Reproduce each of the following records, substituting "technical drawing sheet" for "engineering drawing sheet" and leaving everything else as it stands.

___ Supplied material ___

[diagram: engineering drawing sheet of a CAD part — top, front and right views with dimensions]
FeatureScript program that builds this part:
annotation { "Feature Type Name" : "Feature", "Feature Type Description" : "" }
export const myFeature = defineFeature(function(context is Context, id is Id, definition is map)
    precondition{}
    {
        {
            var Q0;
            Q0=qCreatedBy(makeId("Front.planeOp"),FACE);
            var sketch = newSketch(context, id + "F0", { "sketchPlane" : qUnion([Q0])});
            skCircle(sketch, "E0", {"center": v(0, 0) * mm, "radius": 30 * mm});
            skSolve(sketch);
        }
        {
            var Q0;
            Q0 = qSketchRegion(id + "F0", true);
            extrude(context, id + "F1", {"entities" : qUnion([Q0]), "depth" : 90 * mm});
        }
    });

___

> _Solution_
[diagram: technical drawing sheet of a CAD part — top, front and right views with dimensions]
FeatureScript program that builds this part:
annotation { "Feature Type Name" : "Feature", "Feature Type Description" : "" }
export const myFeature = defineFeature(function(context is Context, id is Id, definition is map)
    precondition{}
    {
        {
            var Q0;
            Q0=qCreatedBy(makeId("Front.planeOp"),FACE);
            var sketch = newSketch(context, id + "F0", { "sketchPlane" : qUnion([Q0])});
            skCircle(sketch, "E0", {"center": v(0, 0) * mm, "radius": 30 * mm});
            skSolve(sketch);
        }
        {
            var Q0;
            Q0 = qSketchRegion(id + "F0", true);
            extrude(context, id + "F1", {"entities" : qUnion([Q0]), "depth" : 90 * mm});
        }
    });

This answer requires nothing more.